Human papillomavirus positive oropharyngeal cancer is increasing in incidence and despite its good prognosis not all patients are cured. Likewise, for high risk neuroblastoma and medulloblastoma not all cancers are cured. We focus on finding biomarkers that are prognostic and predictive for treatment responses e.g. to immune check inhibitors and that are also useful for targeted therapy. We have promising data on synergistic effects with targeted therapies against the above cancers.

Our research

We focus on human papillomavirus (HPV)-positive head and neck cancer, particularly tonsillar and base of tongue squamous cell carcinoma (TSCC and BOTSCC). While more than 200 HPV types exist, only a subset are oncogenic, with HPV16 and HPV18 being the most well-known for causing cervical cancer, and included in today’s HPV vaccines. However, in addition to established risk factors such as smoking and alcohol, HPV has a causal link to oropharyngeal cancer, where TSCC and BOTSCC dominate. We and others have demonstrated that HPV-positive tumors have significantly better survival outcomes compared to HPV-negative cancers, with approximately 80% versus 40% five-year disease-specific survival. At the same time, the incidence of HPV-positive TSCC and BOTSCC has increased epidemically over the recent decades.

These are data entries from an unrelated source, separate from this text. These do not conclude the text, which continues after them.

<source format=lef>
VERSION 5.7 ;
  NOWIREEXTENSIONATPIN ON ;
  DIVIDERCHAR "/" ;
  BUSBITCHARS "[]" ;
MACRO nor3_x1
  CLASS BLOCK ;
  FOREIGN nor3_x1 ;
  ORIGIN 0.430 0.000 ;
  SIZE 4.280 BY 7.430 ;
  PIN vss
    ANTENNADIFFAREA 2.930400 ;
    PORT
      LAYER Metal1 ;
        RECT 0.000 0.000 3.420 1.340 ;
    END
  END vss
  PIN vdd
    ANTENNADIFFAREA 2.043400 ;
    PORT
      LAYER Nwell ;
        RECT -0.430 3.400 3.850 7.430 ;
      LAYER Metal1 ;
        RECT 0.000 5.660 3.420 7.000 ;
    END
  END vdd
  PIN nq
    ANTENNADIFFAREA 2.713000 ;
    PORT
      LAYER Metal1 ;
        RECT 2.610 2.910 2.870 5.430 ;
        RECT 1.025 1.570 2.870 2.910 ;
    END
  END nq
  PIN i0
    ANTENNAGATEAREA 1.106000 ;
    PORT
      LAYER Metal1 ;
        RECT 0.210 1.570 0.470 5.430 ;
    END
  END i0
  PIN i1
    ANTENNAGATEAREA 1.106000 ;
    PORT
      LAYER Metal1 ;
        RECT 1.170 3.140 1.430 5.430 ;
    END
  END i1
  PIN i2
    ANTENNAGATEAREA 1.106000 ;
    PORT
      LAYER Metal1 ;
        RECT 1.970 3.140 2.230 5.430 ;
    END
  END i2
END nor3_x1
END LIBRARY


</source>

Despite improved outcomes in HPV-positive disease, treatment of head and neck squamous cell carcinoma (HNSCC) often involves intensified radiotherapy combined with chemotherapy, with many severe side effects. This approach has not improved outcomes for patients with poor prognosis, and some patients are likely overtreated. A key aim of our research is therefore to improve patient stratification by identifying biomarkers that, together with HPV status, can better predict treatment response or that can be useful for targeted therapy.

Ongoing projects

We have previously conducted biomarker studies in TSCC and BOTSCC patient cohorts, where we identified several prognostic markers, including HLA class I, CD44, LRIG, CD8 tumor-infiltrating lymphocytes, and HPV16 E2 mRNA expression. Individually or in combination, these markers can identify a subset of 20–30% of patients with a very high likelihood of complete response. By integrating multiple biomarkers with HPV status through mathematical modeling, 40–56% of patients who respond to therapy can be identified. Using DNA and RNA sequencing, we identified additional markers, including frequent mutations in PIK3CA and FGFR3, both of which are targetable proteins, and a CDC27 deletion variant associated with relapse. 

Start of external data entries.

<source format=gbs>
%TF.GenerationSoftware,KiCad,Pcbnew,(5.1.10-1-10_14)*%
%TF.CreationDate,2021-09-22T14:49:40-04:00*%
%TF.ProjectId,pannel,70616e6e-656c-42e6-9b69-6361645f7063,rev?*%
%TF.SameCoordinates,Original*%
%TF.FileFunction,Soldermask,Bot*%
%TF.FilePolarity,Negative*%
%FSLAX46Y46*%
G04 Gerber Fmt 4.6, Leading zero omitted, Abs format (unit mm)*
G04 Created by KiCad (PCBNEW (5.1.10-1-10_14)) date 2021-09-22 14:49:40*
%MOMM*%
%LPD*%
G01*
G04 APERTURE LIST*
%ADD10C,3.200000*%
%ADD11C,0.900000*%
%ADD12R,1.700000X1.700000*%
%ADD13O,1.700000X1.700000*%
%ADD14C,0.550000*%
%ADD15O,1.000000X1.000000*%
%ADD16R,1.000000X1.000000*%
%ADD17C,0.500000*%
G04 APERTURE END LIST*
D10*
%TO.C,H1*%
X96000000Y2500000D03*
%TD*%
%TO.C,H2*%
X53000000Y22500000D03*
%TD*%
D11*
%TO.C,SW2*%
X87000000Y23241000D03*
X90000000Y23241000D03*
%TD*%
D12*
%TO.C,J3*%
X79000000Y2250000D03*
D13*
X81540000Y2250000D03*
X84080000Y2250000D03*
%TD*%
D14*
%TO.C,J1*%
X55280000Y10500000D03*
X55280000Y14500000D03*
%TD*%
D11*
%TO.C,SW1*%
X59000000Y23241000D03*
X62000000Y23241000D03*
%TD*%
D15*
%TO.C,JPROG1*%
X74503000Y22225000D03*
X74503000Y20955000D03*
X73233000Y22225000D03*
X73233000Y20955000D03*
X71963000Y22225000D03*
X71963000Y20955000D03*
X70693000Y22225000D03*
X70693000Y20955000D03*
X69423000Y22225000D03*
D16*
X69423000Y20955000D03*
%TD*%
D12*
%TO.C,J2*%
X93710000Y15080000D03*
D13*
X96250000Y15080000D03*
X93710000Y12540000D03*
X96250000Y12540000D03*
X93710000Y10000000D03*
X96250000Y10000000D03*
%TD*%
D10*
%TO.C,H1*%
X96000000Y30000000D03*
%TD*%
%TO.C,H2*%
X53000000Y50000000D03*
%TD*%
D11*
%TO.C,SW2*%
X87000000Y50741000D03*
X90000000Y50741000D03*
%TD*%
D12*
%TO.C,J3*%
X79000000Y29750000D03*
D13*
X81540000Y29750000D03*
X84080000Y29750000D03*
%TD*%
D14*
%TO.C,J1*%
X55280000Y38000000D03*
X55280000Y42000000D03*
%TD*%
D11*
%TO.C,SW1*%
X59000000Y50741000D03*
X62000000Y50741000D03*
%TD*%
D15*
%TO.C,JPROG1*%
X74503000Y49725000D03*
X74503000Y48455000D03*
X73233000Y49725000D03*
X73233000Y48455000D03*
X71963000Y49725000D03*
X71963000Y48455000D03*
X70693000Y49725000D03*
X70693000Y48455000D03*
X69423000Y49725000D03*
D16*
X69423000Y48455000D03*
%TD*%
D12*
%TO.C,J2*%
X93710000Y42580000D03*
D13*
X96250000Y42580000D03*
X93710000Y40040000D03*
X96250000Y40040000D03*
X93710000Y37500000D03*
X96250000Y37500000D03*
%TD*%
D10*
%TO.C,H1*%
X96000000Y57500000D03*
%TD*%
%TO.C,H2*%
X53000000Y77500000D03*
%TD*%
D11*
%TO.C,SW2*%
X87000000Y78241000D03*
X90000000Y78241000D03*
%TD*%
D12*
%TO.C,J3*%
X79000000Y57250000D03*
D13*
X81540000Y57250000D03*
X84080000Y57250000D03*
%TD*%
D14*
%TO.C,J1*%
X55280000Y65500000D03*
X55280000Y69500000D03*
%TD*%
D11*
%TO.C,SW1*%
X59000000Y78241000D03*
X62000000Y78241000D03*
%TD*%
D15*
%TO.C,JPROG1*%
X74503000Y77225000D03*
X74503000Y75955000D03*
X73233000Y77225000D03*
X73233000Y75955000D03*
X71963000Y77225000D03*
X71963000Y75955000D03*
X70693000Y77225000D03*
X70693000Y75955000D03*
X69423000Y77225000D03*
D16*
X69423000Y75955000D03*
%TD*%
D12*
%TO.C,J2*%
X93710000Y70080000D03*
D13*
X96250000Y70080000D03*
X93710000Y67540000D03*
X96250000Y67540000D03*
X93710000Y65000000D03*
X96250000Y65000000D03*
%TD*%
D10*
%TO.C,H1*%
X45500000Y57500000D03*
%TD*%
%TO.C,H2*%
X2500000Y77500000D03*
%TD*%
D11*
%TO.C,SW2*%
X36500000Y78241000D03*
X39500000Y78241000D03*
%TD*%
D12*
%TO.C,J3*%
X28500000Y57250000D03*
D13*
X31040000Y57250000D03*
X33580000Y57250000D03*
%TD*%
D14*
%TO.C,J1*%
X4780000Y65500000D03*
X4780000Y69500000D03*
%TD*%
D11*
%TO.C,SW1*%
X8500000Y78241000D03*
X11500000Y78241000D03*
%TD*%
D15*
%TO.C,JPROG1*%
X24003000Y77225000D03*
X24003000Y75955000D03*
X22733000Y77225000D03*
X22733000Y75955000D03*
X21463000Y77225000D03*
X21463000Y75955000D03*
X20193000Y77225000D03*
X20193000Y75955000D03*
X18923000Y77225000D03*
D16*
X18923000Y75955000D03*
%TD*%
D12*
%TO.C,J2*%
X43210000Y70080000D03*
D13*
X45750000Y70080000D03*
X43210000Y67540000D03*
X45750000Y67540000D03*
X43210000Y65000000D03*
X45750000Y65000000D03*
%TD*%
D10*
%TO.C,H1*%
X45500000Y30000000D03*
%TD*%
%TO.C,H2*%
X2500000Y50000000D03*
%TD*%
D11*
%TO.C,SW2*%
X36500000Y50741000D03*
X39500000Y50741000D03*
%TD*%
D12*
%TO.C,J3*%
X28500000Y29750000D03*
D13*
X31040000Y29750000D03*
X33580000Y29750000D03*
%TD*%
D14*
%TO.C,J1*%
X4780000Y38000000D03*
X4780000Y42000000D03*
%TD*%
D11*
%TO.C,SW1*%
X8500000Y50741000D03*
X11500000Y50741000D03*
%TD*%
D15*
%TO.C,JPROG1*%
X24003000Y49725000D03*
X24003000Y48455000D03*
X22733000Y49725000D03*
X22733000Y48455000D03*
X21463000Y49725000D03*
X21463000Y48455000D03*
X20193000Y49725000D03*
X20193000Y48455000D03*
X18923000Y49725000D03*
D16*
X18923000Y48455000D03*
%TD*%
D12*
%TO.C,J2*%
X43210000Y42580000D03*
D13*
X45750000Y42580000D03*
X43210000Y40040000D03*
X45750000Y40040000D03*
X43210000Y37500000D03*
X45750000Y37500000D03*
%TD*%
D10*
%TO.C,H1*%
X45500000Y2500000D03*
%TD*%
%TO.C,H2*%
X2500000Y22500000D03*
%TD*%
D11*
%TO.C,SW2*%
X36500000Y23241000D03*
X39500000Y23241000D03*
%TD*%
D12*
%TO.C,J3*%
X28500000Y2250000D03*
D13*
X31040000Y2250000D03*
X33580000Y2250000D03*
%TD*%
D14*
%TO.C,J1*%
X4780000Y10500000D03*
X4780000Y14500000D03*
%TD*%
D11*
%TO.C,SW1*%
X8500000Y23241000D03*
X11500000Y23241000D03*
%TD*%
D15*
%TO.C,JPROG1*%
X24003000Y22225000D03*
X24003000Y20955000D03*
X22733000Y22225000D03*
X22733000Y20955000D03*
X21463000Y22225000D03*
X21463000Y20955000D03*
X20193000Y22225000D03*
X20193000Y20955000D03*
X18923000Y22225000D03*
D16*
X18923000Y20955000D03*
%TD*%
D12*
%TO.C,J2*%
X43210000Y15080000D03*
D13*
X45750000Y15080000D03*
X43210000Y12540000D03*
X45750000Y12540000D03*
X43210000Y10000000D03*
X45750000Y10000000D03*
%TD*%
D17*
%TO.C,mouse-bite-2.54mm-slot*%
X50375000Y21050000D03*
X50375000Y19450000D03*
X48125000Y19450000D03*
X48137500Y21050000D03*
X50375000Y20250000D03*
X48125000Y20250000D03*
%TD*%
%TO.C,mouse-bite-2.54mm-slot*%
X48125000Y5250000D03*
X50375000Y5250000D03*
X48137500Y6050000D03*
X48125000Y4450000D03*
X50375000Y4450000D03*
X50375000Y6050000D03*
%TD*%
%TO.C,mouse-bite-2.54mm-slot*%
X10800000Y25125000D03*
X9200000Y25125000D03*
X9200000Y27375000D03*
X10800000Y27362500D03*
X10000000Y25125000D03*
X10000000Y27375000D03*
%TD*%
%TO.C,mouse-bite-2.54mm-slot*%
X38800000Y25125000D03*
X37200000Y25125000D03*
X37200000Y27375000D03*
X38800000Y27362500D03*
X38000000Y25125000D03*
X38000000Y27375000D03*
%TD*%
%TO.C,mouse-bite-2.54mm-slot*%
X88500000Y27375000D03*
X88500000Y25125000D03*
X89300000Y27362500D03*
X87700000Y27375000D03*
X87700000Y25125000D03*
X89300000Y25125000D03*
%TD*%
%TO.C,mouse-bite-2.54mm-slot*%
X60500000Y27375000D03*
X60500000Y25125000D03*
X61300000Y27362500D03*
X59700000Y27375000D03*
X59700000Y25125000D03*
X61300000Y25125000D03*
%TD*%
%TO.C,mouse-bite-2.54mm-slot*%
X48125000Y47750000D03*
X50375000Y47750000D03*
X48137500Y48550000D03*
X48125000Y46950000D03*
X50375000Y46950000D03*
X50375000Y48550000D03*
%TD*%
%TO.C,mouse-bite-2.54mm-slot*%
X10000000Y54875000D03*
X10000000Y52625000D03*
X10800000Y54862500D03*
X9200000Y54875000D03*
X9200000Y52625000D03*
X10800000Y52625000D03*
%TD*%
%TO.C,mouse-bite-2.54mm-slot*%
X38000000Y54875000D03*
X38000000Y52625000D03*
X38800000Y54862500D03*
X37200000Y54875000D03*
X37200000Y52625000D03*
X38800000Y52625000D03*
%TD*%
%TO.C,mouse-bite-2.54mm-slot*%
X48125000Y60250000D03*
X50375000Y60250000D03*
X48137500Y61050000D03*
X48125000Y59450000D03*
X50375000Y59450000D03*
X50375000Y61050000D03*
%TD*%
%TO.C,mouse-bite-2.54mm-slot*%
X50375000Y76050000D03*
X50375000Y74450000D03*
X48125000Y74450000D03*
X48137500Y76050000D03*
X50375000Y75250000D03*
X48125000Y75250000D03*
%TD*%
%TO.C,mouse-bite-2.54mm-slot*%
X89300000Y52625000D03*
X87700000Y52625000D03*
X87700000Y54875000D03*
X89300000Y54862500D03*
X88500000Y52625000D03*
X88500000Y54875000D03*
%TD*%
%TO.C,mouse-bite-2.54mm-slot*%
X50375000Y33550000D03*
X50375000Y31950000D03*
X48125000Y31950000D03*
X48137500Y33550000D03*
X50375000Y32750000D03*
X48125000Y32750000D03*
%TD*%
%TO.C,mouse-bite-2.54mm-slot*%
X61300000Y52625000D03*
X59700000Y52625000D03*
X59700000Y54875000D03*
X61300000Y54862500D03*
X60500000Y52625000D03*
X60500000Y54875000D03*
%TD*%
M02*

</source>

To explore therapeutic opportunities, we use in vitro models of HPV-positive and HPV-negative TSCC and BOTSCC. Tumor cell lines grown as monolayers and spheroids are tested for sensitivity to a range of targeted agents, including inhibitors of PI3K, FGFR, CDK4/6, PARP, WEE1, and CDC27-related pathways. These studies have demonstrated dose-dependent responses and, in several cases, additive or synergistic effects when therapies are combined or used together with chemotherapy. With this approach, we hope to identify whether drugs used today in other types of tumors, or against newly disclosed mutated genes, can be used for TSCC and BOTSCC. 

A current main focus of our research is the use of circulating cell-free HPV DNA (cfHPV-DNA) as a biomarker for monitoring disease. Using droplet digital PCR, we have shown that cfHPV-DNA can be detected in the plasma of nearly all patients with HPV-positive TSCC/BOTSCC as well as other HPV-positive head and neck cancers. Moreover, upon treatment, cfHPV-DNA decreased and disappeared. From this, we were able to identify a group of patients with a fast treatment response and patients with residual disease, and we could also detect relapses earlier than with the present clinical routine. We are currently exploring the clinical implementation of cfHPV-DNA monitoring, which in the future may complement or replace the current follow-up methods, as well as reduce the need for frequent follow-up visits.

By combining the cfHPV-DNA data with our previously identified prognostic markers, we further aim to improve individualized therapy. For example, patients with rapid cfHPV-DNA clearance and favorable biomarkers may be candidates for treatment de-escalation to reduce toxicity. Conversely, patients with residual disease or relapse may lack favorable markers or harbor high-risk alterations such as the deletion variant of CDC27, and could benefit from targeted therapies.

Overall, our goal is to improve prognostication and tailor therapy for the growing population of patients with HPV-related TSCC and BOTSCC. By combining molecular biomarkers, genomic profiling, and liquid biopsy approaches, we aim to increase survival while minimizing treatment-related side effects and improving quality of life.